Chapitre 2 : L’homme s’efface et les hommes s’avancent

Extrait du discours de réception de Jean d’Ormesson


Avec Jules Romains, la vie collective et la société entrent triomphalement dans notre littérature. […] L’homme s’efface, et les hommes s’avancent. Dans la brèche laissée par l’homme, se précipitent les masses. La crise de l’humanisme et la mort de l’homme chantée autour de nous, de Picasso à Michel Foucault, par tant d’artistes et de philosophes, Jules Romains, pour sa part, la ressent profondément. Il éprouve qu’un dieu s’écroule. Il cherche, de toute son âme, à le remplacer par un autre : le groupe, la société, tout ce qui est lié à ce phénomène formidable, vieux maintenant de 5000 ans, mais dont l’importance et le poids n’ont cessé de s’accentuer jusqu’à l’écrasement : ce développement de la ville dont nous parlaient déjà un Rimbaud, un Verhaeren, et surtout un Baudelaire quand il évoquait en une formule saisissante, rappelée par Jallez à Jerphanion dans leur thurne de la rue d’Ulm, « la fréquentation des villes énormes, et le croisement de leurs innombrables rapports ». […]

Jules Romains, bien entendu, n’est pas le seul interprète, en notre temps, de ce grand élan de collectivisation que traduisent, sous des formes bien diverses, et pour prendre des exemples aussi éloignés que possibles les uns des autres, le développement des syndicats ou de la sociologie, la construction des grands ensembles, la poésie de Verhaeren […] Nous savons, sans doute, que les rapports entre Jules Romains et un Durkheim ou un Lévy-Bruhl, maîtres de la sociologie française, relèvent plutôt, pour parler le langage des ethnologues, de la convergence que de la diffusion – c’est-à-dire qu’il s’agit plutôt de rencontre que d’influence. Mais le phénomène n’en est que plus frappant. Ce qui impose à cet âge ses dimensions sociales, c’est notre maître à tous, le maître de la mode et de la philosophie, le maître des moeurs et des idées : l’air du temps, la sensibilité d’une époque, la conjonction des forces poussées en avant par le passé – en un seul mot, l’histoire.

SÉRIE D'EXERCICES
1. Répondez aux questions suivantes sur l'extrait consacré à Jules Romains.
(a) Quelle formule de Baudelaire Jallez rappelle-t-il à Jerphanion ?
(b) Quels maîtres de la sociologie française le passage nomme-t-il ?
(c) Par quel mot unique le passage désigne-t-il, à la fin, ce qui impose à cet âge ses dimensions sociales ?
2. Reprenez l'extrait du discours sur Jules Romains après sa dernière phrase et prolongez-le de quelques phrases, dans le même style.

DONNÉES FOURNIES
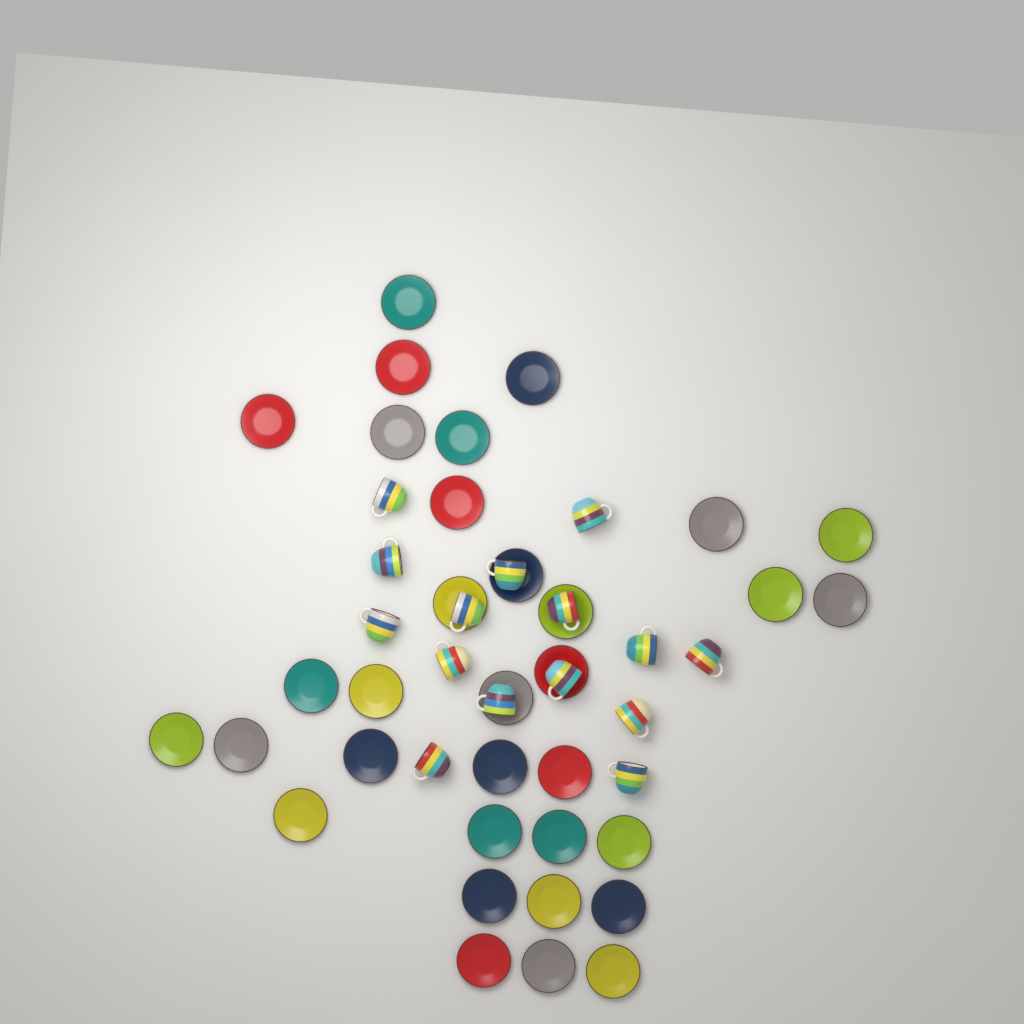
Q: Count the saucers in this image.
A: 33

==

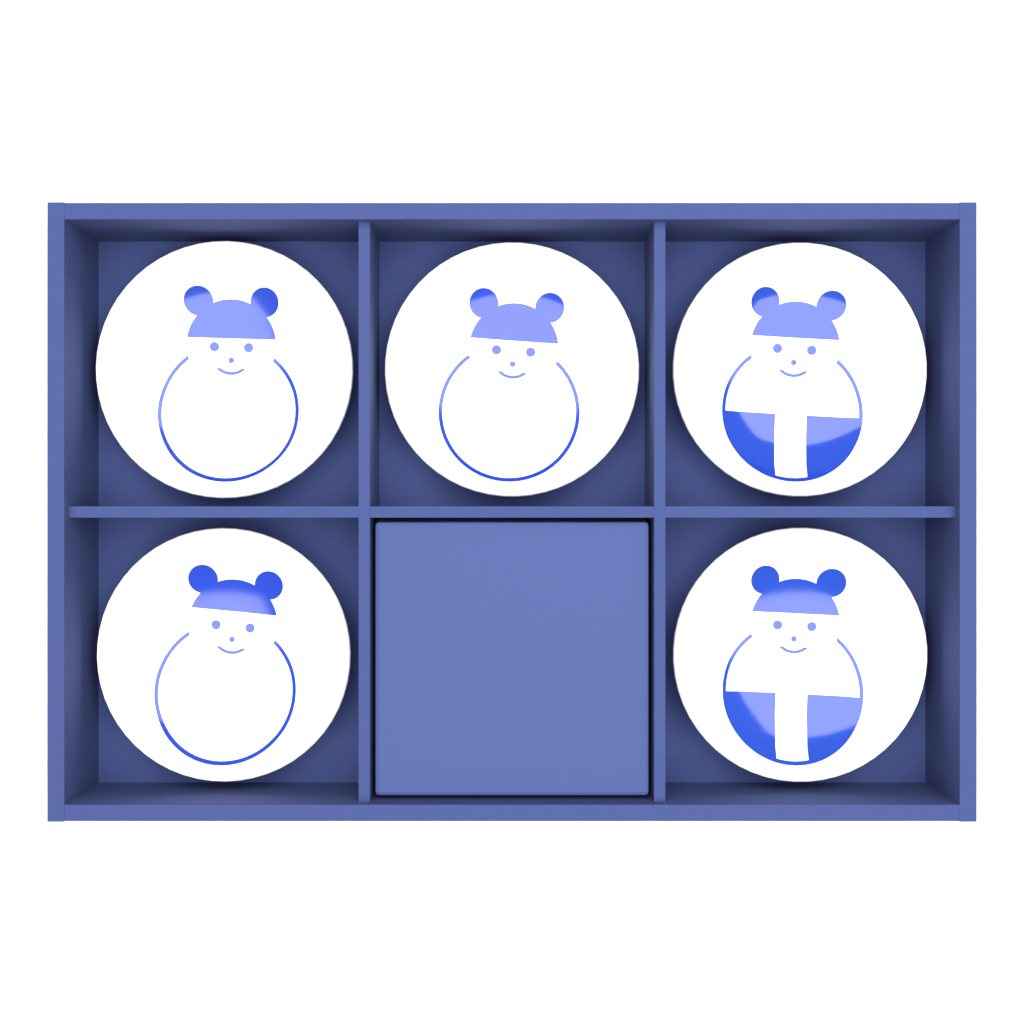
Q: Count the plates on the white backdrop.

RÉPONSES AUX EXERCICES
1.
(a) « la fréquentation des villes énormes, et le croisement de leurs innombrables rapports »
(b) Durkheim et Lévy-Bruhl
(c) l'histoire

2.
[…]

En un sens, Balzac et Zola, Claudel et Proust – et Hugo avant eux – avaient déjà eu un peu plus qu’une intuition de la totalité. Mais elle prenait toujours appui sur des héros privilégiés, elle rayonnait à partir d’eux. Elle s’exprimait, chez Balzac, par la juxtaposition répétitive des aventures des Vautrin, des Rubempré, des Rastignac ou des Marsay ; chez Zola, par la filiation héréditaire au sein des Rougon-Macquart ; chez Proust, par l’organisation du monde autour d’un narrateur central auquel tout se rapporte d’un monde qui change et d’un temps qui s’écoule ; chez Claudel, par le catholicisme, où la personne humaine et l’universel sont, à travers l’incarnation du Christ, articulés dans le corps universel et dans l’âme collective.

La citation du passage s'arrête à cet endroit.